Saved entries
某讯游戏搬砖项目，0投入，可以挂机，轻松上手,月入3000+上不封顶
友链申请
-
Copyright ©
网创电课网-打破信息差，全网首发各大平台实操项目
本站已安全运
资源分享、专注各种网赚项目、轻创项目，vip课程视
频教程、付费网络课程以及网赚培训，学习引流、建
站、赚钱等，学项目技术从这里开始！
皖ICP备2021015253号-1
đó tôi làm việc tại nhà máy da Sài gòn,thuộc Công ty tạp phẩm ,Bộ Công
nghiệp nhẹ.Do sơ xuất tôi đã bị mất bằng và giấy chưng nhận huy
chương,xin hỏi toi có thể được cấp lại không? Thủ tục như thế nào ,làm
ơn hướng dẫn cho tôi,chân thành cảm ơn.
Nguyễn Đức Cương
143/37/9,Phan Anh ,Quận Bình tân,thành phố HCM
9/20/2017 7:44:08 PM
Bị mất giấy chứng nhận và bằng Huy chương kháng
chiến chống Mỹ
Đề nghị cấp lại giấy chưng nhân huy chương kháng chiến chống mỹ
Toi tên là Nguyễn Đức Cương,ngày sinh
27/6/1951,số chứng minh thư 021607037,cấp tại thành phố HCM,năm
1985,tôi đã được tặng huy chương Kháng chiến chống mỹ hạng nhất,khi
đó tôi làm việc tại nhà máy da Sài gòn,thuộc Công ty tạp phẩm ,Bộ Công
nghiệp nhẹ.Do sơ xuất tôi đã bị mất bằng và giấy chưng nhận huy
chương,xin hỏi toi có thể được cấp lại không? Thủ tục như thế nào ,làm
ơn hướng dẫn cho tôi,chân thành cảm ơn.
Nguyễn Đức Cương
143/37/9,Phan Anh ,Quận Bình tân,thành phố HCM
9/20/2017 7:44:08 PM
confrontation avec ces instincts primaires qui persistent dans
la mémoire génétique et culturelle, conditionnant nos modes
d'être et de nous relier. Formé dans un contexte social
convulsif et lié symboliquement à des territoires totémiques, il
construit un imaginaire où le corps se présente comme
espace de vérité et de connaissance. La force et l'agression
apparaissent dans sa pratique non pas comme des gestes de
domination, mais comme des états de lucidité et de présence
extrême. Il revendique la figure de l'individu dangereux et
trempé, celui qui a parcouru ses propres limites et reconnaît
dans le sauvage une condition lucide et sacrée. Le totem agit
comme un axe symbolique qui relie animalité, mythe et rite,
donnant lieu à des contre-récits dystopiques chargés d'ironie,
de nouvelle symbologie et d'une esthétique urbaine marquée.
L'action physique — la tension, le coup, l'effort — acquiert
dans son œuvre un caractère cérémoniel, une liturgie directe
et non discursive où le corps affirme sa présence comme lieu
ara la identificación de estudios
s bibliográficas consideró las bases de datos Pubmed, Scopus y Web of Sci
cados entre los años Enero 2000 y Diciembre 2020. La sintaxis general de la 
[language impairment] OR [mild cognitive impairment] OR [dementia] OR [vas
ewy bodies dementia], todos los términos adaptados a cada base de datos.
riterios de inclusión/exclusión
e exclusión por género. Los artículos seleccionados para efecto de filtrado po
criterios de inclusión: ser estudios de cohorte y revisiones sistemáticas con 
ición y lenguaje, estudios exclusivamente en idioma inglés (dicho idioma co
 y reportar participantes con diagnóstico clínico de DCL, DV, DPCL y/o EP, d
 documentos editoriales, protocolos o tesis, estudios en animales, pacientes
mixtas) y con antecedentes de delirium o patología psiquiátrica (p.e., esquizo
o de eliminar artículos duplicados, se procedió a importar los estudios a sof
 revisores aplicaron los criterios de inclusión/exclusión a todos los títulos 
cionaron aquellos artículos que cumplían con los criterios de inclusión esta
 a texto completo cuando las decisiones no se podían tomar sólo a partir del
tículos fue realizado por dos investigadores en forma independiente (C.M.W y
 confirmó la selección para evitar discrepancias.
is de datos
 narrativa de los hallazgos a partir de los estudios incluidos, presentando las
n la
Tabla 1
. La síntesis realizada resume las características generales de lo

> Work task
Count the lines in the data above that contain the string "inclusión". Reply with the number alone.

> Your response
4